The elastics’ force is closely related to their stretching,14 but the decrease in force is not proportional to this stretching.24 The non-latex elastics showed a higher percentage of force relaxation compared to the latex elastics. In this study, the samples experienced a higher, statistically significant percentage of force loss in non-latex elastics (6.1%), compared to 5.3% in latex elastics during the first 6 hours of elongation. These percentages are very similar to those reported by Alavi et al23 (4-7.5%) but lower than those reported by Russell et al13 (15-20%) and Aljhani et al20 (10-12%). However, force relaxation after 6 hours was lower, and no statistically significant differences were found between the two types of elastics. Russell et al13 found that GAC® non-latex elastics showed a higher percentage of force relaxation. However, Aljhani et al20 found no significant differences in the force provided by the two groups of elastics in static periods, but in periods with movement.
One of the variables taken into account in this study was the elastics exposure to artificial saliva, a factor that can affect the force provided by them. López et al18 found a greater force loss in latex and non-latex elastics in a humid environment compared to a dry environment, and a significant difference between the two types of elastics in a dry environment. This can be explained by the structure and composition of non-latex elastics, which contain synthetic polymers with molecular joints that maintain the integrity of the structure, compared to the covalent cross-links of latex elastics, leading to a deficient behavior of non-latex elastics.20 Liu et al24 established that the extension of all elastics because of anatomical needs would be in the range of 20 to 50 mm. Accordingly, the normal extension range would be given by an elongation of three times the diameter of the elastics, according to Bell’s rule of the triple stretch (1951).25 This rule was used in this study to achieve a standard elongation.
This study was carried out with in vitro tests, controlling variables such as immersion in saliva and the elastic’s extension; however, in the oral cavity elastics are exposed to other factors, such as the pH of food,26 the use of oral antiseptics27 and the activity of the jaws, among others7 that were not taken into account in the study. This is why it is recommended to take the results with caution, perhaps performing in vivo studies to observe the actual behavior of elastics with these variables.27
The orthodontist should use measuring instruments to verify that the elastics are producing the expected level of force,18 and replace elastics several times a day, if necessary, to maintain higher constant forces during treatment, as recommended by Alavi et al.23
CONCLUSIONS
The force provided by latex elastics stretched three times their internal diameter and immersed in artificial saliva was greater than that provided by non-latex elastics at all evaluated times.
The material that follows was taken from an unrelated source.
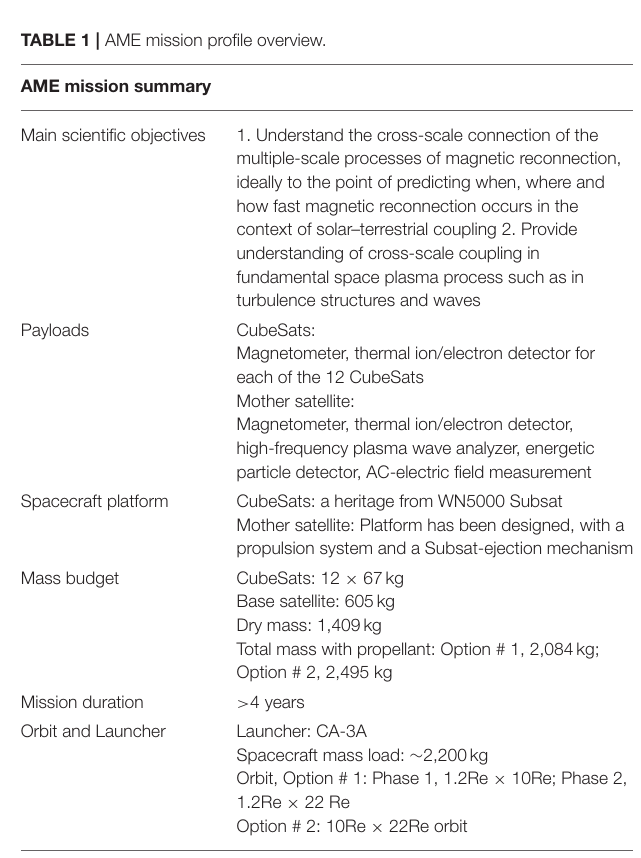
FIGURE 2 | Schematic showing the spatial scales of past magnetosphere constellation missions and proposals since year 2000.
The initial force given by latex and non-latex elastics was higher than that announced by the manufacturer. The force of non-latex elastics decreases to values similar to that reported by the manufacturer at 18 hours.
The non-latex elastics used in this study can be used in clinical situations. However, the use of latex and non-latex elastics should be kept under strict control to make orthodontic mechanics efficient, since the period of greatest elastic instability occurs between 0 and 6 hours.